◆ **Brief**: Your response should contain every line from the data below that holds the string "Step".

◆ **Data extract**:
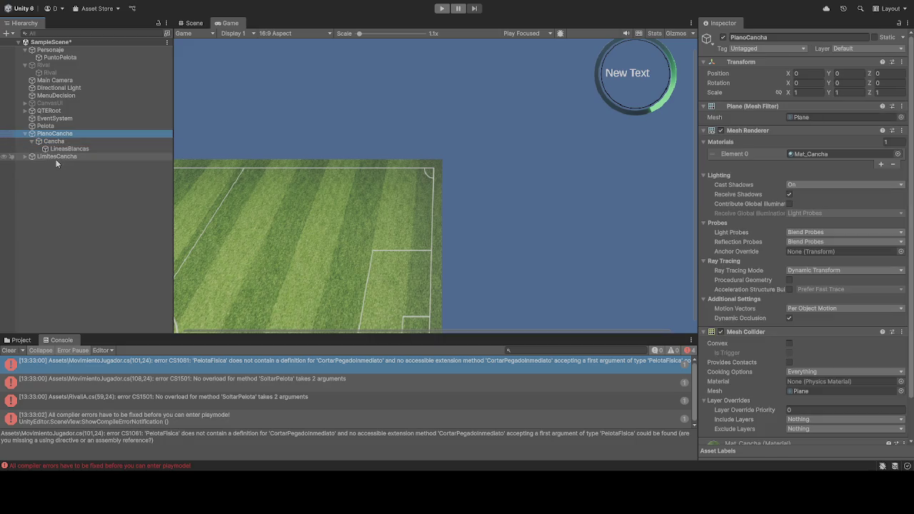
Step: Inspect the Pelota ball's 0.4-mass Rigidbody and PelotaFisica script, then step through the errors
{"action": "left_click", "coordinate": [50, 126]}
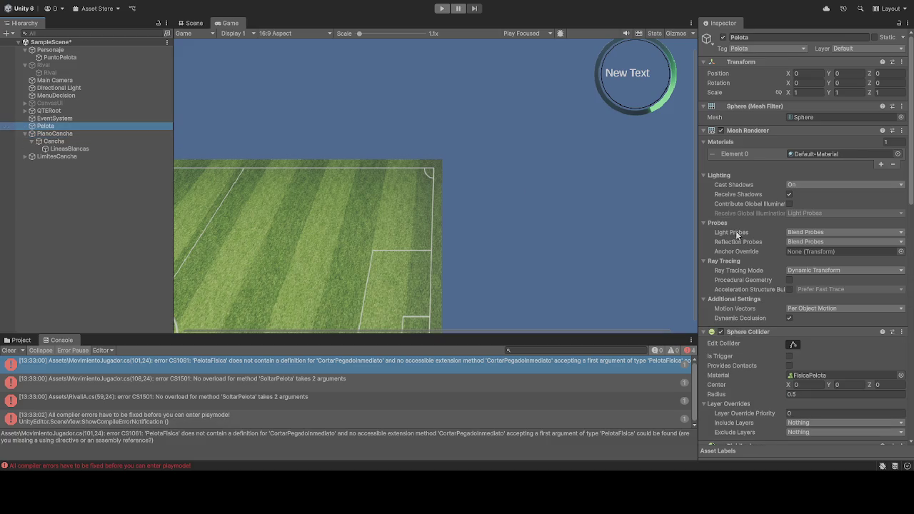
{"action": "scroll", "coordinate": [734, 234], "scroll_direction": "down", "scroll_amount": 5}
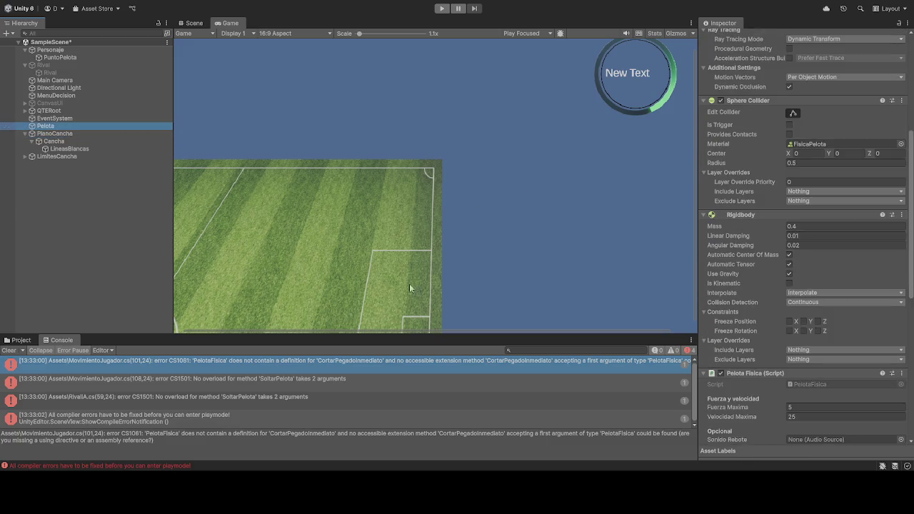
{"action": "key", "text": "Down"}
{"action": "key", "text": "Down"}
{"action": "key", "text": "Down"}
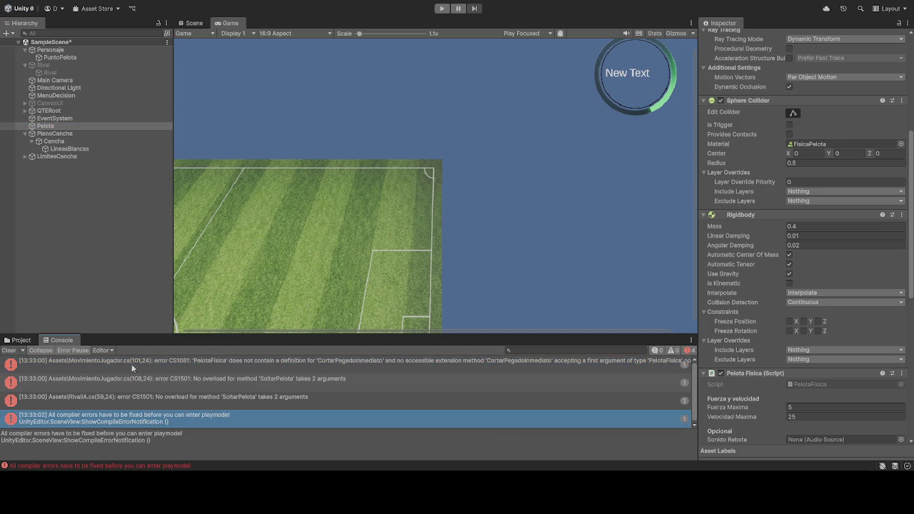
Step: Select all four Console compile errors, starting with the CortarPegadoInmediato error details
{"action": "left_click", "coordinate": [123, 365]}
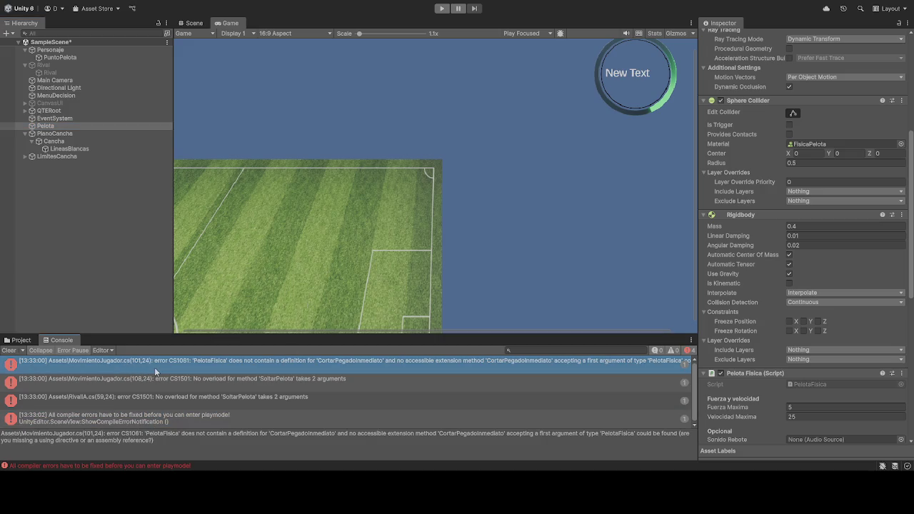
{"action": "left_click", "coordinate": [189, 396]}
{"action": "key", "text": "Up"}
{"action": "key", "text": "Up"}
{"action": "left_click", "coordinate": [162, 419], "text": "shift"}
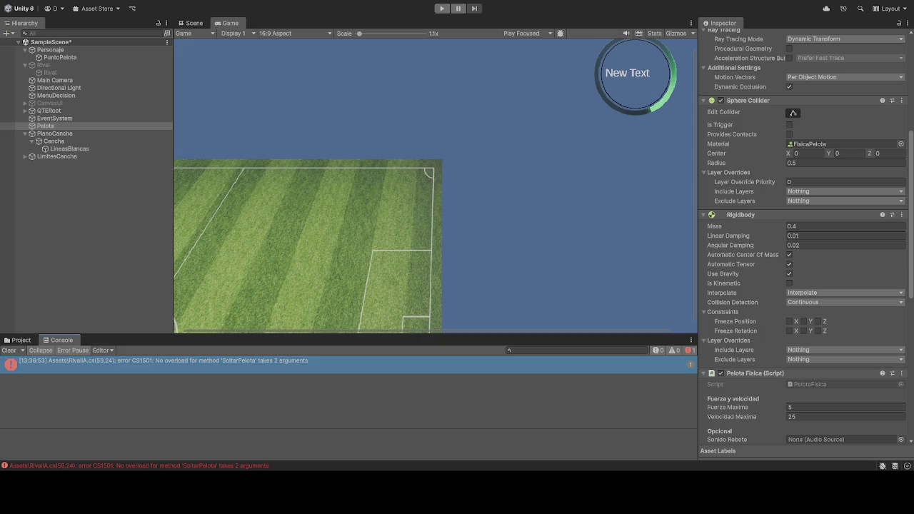
Step: Try Play again and read the RivalIA SoltarPelota argument error blocking play mode
{"action": "left_click", "coordinate": [442, 8]}
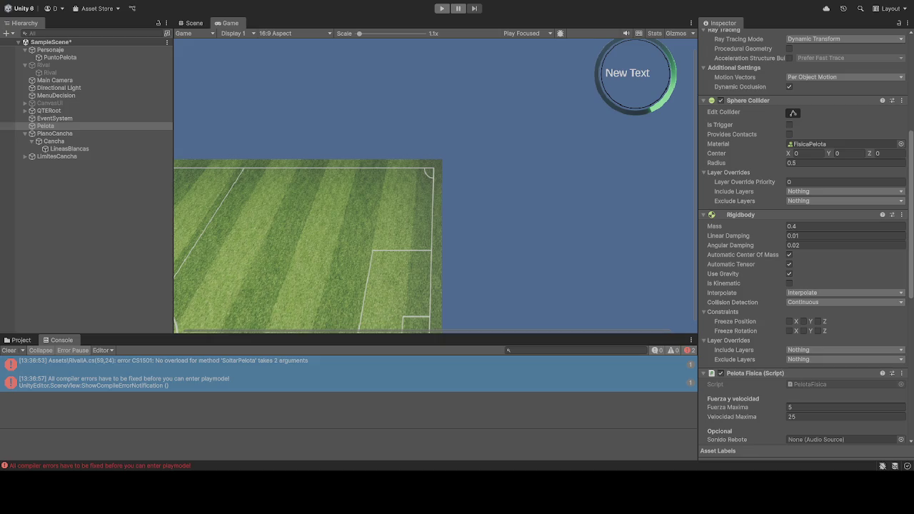
{"action": "left_click", "coordinate": [202, 371]}
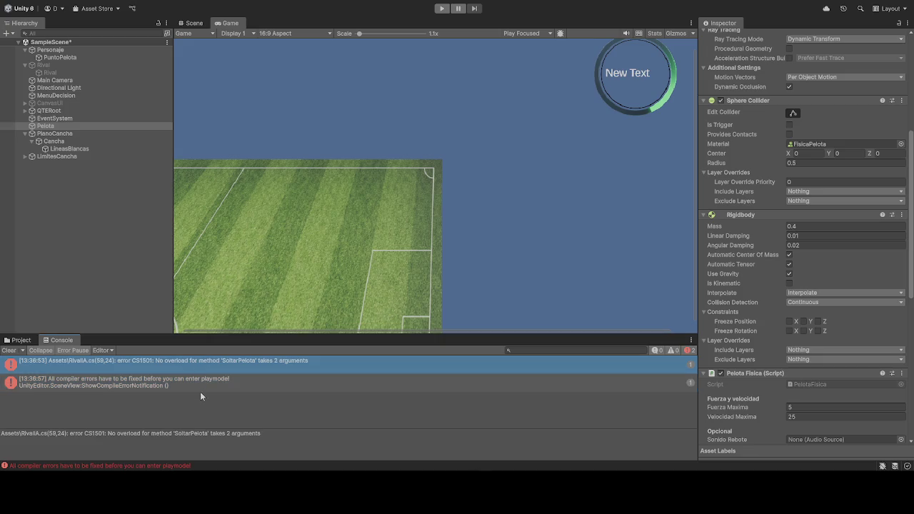
{"action": "left_click", "coordinate": [201, 384]}
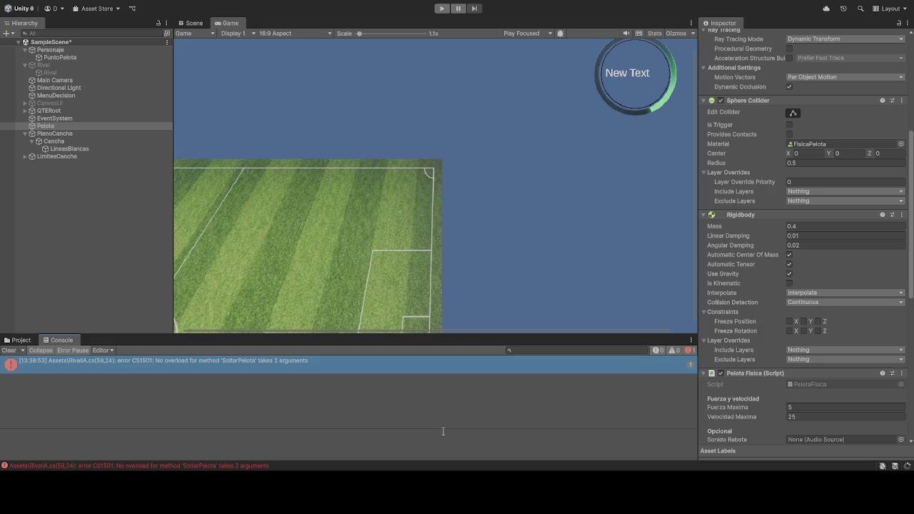
{"action": "left_click", "coordinate": [441, 9]}
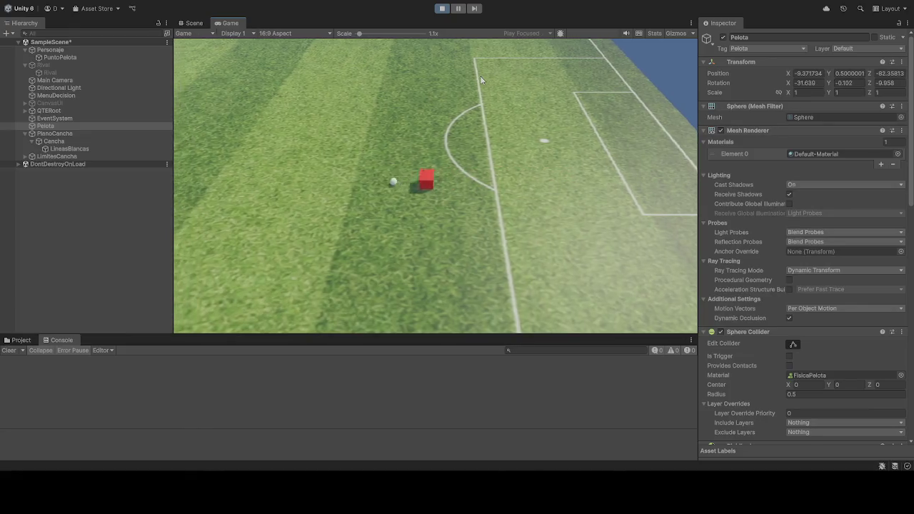
{"action": "left_click", "coordinate": [442, 10]}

◆ **Answer box**:
Step: Inspect the Pelota ball's 0.4-mass Rigidbody and PelotaFisica script, then step through the errors
Step: Select all four Console compile errors, starting with the CortarPegadoInmediato error details
Step: Try Play again and read the RivalIA SoltarPelota argument error blocking play mode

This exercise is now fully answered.